While there’s some truth to labeling it a buzzword in the past, Bailey believes true patient-centric approaches are on the cusp of wide adoption. It’s an “evolution” that he says will reinforce some things of long-time importance, such as patient engagement, advocacy, recruitment, retention, and rights.
Change in the macro healthcare landscape is also accelerating adoption, Bailey suggests. It’s the “democratization of information, if you will,” he says. Patients can go online and learn a lot about their conditions; whether that information is accurate or not, many patients come to their physicians armed with their own data or other findings. Patients now view themselves as customers and take a more active role in their own care.

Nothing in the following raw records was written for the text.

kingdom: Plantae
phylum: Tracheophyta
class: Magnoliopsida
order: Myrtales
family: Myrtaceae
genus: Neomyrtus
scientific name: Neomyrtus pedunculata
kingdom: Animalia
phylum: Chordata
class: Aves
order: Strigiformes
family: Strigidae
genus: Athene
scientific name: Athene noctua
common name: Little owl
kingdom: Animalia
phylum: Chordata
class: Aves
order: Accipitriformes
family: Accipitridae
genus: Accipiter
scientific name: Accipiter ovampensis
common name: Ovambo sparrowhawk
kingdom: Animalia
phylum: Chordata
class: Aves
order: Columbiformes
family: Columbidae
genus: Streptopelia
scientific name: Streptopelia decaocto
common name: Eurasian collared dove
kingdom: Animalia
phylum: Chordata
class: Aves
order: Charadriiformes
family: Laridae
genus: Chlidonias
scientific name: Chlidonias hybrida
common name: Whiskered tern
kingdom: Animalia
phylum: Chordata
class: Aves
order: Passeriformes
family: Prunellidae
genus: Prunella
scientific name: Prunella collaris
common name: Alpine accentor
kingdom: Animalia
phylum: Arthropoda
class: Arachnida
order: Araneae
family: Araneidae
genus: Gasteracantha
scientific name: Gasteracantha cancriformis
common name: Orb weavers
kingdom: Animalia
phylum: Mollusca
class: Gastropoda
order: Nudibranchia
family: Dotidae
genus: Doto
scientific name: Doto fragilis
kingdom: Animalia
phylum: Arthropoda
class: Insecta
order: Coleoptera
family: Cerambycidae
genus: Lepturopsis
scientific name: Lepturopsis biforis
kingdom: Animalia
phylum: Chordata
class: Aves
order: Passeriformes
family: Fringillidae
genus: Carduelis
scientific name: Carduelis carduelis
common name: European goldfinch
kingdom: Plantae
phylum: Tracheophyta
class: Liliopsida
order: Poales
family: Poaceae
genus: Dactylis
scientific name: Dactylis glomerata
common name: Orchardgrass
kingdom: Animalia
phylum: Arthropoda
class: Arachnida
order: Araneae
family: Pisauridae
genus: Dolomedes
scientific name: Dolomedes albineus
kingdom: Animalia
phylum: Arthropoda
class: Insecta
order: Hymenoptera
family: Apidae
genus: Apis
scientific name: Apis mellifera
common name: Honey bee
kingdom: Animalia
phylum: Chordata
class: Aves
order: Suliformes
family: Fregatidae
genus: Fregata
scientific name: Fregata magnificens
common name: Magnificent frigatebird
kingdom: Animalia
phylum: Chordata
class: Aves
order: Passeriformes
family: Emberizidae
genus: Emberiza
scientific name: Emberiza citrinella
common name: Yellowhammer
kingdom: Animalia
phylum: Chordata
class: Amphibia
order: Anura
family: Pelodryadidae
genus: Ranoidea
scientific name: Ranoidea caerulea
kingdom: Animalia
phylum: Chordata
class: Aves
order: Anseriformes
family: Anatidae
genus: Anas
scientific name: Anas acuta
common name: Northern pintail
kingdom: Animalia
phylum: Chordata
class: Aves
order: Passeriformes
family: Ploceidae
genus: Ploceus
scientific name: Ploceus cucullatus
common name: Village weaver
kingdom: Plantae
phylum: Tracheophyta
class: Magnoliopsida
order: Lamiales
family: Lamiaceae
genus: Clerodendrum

Bailey and his colleagues will offer insights on patient-centric trials at their ACRP 2017 Meeting & Expo session, Putting Patient-Centric Principles into Practice. With more than 20 years of experience successfully implementing patient-centered strategies, these experts will share which factors matter to patients and how to design trials – from trial design, site selection, patient interaction, and data collection to study closeout – that honor their needs and desires. View Program and Schedule
Clinical trial subjects bring those same expectations to the research environment, Bailey says—they arrive with a lot of questions…and clinical trial practitioners must be ready to respond. Otherwise, potential participants will recoil because they feel as if they aren’t being told everything, he warns. If doctors now seem wide open during their interactions with patients and trial personnel don’t follow suit, it’s going to come across as secretive behavior to today’s and tomorrow’s patient, he adds.
Empathy is also a key. “Think in terms of the patient’s experience. What does it feel like?” Bailey says. As a participant in a clinical trial, he brings his own expertise to the trial and often shares that with colleagues. “I had a less than optimal experience and came to work at Rho a few weeks later, and it gave me a new perspective on my job,” he recalls.